Table 4 Candidate wells and layers in Sarvak formation

Furthermore, hydraulic fracturing was simulated using the P3D method, which is a modified form of the two-dimensional PKN model. However, in the P3D model, the fracture height changes with stress and reservoir properties and thus affects the fracture width (Rahman and Rahman 2010). This method has been used for fracture evaluation in petroleum and coal reservoirs (Chamanzad et al. 2017; Zhang et al. 2016). To compare the results of simulation on different candidates, the fractures only are allowed to propagate up to 2 m away from each candidate’s interval. Also, the same input parameters, including injection fluid type, proppant, and pumping rate, were used for all the simulations.

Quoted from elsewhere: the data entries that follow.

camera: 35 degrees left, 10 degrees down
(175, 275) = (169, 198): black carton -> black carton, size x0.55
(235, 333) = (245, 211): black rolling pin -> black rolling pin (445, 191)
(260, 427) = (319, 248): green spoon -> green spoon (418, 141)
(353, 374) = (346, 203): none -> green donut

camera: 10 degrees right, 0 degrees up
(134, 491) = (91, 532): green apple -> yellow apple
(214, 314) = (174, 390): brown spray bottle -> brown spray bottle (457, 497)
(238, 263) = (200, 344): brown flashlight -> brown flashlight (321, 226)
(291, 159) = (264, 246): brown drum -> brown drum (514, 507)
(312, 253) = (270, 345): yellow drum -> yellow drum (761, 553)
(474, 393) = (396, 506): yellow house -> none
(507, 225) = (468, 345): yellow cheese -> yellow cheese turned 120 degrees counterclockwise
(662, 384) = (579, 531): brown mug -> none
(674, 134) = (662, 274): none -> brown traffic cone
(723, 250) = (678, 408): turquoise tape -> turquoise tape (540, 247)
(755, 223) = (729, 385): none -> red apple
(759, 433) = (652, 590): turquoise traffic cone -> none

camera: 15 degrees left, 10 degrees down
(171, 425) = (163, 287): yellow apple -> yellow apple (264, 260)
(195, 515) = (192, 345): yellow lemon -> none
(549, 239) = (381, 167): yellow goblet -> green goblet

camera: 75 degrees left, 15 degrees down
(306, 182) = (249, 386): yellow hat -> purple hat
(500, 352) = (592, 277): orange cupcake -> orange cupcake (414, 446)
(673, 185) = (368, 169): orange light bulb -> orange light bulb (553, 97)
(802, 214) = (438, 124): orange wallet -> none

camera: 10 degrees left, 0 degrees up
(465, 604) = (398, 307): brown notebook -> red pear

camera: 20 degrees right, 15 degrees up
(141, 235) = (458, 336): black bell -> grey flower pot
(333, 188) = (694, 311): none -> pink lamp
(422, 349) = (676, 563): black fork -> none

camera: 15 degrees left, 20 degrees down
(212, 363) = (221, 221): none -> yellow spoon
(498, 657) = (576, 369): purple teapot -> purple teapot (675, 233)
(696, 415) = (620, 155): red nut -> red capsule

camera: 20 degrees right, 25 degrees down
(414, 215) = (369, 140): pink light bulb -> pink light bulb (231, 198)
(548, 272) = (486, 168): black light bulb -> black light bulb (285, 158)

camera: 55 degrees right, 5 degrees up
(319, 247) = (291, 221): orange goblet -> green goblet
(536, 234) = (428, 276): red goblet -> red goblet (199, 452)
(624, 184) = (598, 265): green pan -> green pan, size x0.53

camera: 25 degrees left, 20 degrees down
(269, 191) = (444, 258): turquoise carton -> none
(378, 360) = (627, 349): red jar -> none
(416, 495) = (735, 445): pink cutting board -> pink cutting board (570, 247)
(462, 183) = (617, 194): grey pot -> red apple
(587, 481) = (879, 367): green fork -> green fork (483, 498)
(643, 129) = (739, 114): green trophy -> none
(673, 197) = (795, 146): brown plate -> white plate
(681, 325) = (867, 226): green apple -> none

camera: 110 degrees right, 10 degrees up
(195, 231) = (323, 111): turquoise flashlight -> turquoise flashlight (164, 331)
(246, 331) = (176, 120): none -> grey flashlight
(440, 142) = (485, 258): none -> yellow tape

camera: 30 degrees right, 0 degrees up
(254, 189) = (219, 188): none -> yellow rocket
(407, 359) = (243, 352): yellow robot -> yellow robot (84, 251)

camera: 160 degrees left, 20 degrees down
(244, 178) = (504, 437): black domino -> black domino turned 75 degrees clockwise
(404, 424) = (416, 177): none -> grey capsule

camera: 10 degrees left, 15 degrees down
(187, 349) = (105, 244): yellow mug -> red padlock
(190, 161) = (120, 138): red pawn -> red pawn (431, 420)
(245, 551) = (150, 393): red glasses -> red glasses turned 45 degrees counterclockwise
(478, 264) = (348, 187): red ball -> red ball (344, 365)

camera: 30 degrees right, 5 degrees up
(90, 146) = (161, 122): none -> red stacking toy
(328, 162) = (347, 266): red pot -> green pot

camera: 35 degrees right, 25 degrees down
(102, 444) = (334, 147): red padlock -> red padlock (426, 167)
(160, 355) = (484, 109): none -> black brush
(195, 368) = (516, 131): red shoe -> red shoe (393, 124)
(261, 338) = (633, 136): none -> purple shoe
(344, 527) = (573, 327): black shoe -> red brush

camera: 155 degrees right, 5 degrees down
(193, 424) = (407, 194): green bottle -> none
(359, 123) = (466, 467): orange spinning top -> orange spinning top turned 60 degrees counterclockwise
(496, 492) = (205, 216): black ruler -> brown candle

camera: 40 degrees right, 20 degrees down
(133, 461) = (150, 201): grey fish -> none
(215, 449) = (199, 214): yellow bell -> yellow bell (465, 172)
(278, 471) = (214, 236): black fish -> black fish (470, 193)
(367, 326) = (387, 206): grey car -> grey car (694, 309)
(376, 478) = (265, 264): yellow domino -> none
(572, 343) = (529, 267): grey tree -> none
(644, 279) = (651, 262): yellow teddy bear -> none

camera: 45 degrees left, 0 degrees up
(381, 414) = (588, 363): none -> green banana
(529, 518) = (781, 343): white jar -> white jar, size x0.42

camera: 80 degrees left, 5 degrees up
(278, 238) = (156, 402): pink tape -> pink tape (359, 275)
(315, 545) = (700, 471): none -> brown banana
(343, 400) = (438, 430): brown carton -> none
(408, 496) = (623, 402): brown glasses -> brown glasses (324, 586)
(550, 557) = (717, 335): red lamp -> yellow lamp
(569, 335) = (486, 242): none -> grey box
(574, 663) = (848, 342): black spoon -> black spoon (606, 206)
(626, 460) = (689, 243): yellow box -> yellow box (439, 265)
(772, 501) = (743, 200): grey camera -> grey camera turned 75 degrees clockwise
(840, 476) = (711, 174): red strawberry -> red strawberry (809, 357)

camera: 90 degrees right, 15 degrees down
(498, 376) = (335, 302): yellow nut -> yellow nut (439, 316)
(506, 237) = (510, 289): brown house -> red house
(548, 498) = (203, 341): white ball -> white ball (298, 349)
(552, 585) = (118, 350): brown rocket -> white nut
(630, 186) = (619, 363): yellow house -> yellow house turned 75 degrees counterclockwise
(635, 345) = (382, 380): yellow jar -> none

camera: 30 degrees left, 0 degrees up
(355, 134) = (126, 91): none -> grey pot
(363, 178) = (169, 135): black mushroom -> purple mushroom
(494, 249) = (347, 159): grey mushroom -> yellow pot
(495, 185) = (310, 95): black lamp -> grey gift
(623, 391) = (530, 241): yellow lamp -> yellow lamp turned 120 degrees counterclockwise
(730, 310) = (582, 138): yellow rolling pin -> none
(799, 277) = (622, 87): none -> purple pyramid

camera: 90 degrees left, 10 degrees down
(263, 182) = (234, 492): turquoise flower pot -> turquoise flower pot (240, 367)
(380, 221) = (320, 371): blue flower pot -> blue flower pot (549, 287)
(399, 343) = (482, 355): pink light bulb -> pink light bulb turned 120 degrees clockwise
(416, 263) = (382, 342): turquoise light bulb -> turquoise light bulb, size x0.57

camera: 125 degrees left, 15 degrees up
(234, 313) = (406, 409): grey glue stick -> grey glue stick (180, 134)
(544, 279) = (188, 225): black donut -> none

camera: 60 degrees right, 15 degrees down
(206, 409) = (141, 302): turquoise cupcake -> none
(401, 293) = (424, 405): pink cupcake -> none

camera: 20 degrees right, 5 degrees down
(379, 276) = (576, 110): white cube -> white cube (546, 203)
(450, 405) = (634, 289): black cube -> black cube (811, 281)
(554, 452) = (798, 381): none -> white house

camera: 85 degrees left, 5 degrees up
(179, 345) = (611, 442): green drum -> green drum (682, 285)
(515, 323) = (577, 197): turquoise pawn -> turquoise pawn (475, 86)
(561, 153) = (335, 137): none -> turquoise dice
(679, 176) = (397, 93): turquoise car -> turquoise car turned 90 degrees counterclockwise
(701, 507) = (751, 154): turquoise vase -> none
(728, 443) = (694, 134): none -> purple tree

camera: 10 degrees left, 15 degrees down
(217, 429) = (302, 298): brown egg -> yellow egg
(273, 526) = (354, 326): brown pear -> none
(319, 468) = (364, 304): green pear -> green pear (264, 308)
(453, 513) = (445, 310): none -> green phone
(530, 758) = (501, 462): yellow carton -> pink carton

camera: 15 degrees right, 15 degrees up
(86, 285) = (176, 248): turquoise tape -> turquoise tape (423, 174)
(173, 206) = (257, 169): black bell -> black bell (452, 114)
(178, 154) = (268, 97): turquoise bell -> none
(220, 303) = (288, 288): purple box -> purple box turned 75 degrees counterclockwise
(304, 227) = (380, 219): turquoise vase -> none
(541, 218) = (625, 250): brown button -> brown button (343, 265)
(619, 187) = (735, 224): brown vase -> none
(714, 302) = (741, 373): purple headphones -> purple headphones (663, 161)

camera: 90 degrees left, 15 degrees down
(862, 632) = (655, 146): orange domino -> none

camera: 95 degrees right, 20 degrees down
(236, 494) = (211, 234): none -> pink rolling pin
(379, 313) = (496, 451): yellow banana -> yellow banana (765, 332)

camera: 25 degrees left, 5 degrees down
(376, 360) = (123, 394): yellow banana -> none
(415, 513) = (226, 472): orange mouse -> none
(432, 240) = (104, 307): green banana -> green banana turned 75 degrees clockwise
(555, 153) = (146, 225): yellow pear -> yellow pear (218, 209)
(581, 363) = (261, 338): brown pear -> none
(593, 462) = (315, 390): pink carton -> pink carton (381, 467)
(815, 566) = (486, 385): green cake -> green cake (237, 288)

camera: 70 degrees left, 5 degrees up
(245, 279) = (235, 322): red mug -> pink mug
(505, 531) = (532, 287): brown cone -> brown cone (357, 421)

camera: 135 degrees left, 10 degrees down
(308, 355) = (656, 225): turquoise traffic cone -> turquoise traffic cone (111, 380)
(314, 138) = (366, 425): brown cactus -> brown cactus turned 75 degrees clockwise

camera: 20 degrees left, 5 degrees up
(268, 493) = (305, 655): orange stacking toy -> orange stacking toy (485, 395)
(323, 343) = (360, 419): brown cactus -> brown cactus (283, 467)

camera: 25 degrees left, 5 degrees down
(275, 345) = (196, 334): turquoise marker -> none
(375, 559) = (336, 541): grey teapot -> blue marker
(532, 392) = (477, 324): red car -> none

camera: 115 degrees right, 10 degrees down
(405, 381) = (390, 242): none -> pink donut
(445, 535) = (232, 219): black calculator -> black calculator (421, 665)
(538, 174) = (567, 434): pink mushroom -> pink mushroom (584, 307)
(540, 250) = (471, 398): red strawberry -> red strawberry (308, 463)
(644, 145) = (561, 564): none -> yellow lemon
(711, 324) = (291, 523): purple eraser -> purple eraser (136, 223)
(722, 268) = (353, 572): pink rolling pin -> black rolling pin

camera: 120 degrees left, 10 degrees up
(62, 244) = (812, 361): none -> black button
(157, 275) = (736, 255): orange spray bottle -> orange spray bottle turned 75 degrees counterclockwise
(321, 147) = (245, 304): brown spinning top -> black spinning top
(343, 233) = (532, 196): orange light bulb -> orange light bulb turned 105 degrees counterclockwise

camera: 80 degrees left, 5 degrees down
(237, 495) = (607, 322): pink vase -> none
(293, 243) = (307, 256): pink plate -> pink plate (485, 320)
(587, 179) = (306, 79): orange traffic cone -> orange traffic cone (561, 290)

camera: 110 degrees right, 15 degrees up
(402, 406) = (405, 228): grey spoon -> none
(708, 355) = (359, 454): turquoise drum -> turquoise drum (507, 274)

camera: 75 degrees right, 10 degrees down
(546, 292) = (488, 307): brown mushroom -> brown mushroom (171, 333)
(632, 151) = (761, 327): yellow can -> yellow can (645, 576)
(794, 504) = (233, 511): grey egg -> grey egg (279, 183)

Figure 4 shows the simulation results for the first candidate layers in Table 4. Fracture geometry and conductivity of fracture are shown in this picture. A summary of all simulations is shown in Table 5. The best parameter for comparison is the area of fracture multiplied by the fracture conductivity. Therefore, the simulation results (Table 5) are highly consistent with those of zone selection in Table 4.

Fig. 4
figure 4

Fracture width and conductivity contour of well B for an interval of 3589–3608 m

Table 5 Geometry and conductivity of fracture stimulation for candidate layers

According to Table 5, the first candidate (E1 in well B) has the largest area (453 m2) and the highest conductivity. However, the fracture height of the second candidate (E2-1) is relatively greater, but the fracture half-length is less and so the fracture area is slightly smaller than the first candidate. The quantity of fracture area multiplied by the conductivity is almost close to each other (Table 4) for the first and second candidates. The smallest half-length belongs to the fifth candidates due to the inadequate confinement of the fracture (caused by the low stress contrast) in these layers.

Conclusions

In this research, the total fracability index (TFI) was investigated for evaluating the fracability of a carbonate reservoir. This index is obtained based on the minimum horizontal stress, horizontal stress difference, Young’s modulus, brittleness, and internal friction angle. AHP was used to evaluate TFI based on natural fracture index, layer thickness, and fracture restriction. Finally, the proposed criterion was validated through hydraulic fracturing simulation.

Considering the decreasing trend in the amount of hydrocarbon production in the oil fields, the need for a simulation method such as HF is indisputable. To this end, a local procedure for selecting proper well and layers should be developed for having a well-adopted operation in a carbonate reservoir. In this study, the total fracability index (TFI) was proposed by considering the most important parameters affecting the results of hydraulic fracturing in carbonate reservoirs and available data. The importance of each parameter was proposed in Eq. (6). Having employed this index and three other criteria (i.e., orientation and density of natural fractures as natural fracture index, fracture confinement, and interval thickness with coefficients 0.13, 0.25, and 0.05, respectively), layers of three wells were investigated for selecting the most proper candidates by an equation. To assess the validity of the proposed fracability index and equation, a P3D model was employed to predict the length and height of fracture. The results represent a very well agreement between the proposed candidates and simulation.